(Saved entries)
------------------------------------------------------------------------

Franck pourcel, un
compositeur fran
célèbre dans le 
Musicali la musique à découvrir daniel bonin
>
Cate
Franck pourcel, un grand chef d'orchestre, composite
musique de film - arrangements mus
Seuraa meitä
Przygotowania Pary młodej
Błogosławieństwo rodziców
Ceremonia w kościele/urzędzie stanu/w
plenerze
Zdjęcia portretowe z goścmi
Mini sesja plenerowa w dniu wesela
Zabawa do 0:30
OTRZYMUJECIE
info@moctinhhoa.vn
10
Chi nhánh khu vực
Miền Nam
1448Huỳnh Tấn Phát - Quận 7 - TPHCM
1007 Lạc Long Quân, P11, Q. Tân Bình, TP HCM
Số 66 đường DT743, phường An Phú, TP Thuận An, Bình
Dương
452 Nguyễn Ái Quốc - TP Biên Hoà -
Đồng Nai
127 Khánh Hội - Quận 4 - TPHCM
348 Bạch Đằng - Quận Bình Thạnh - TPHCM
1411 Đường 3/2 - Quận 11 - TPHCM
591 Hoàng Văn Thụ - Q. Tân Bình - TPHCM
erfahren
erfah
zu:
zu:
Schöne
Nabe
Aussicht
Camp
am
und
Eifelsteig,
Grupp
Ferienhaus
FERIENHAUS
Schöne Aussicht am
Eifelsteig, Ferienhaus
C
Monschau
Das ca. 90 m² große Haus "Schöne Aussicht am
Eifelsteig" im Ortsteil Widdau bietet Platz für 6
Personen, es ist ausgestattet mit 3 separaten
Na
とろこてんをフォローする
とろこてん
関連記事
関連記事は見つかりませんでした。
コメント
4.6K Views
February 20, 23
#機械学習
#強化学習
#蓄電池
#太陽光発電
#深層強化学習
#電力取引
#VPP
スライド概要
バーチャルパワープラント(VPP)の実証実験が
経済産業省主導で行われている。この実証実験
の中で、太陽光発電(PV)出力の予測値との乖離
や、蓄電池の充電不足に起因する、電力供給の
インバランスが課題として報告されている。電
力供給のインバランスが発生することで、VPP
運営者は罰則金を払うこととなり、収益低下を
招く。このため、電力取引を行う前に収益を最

------------------------------------------------------------------------

> **Task statement**
The answer must consist of every line above that contains the word "pourcel".

> **Solution for this exercise**
Franck pourcel, un
Franck pourcel, un grand chef d'orchestre, composite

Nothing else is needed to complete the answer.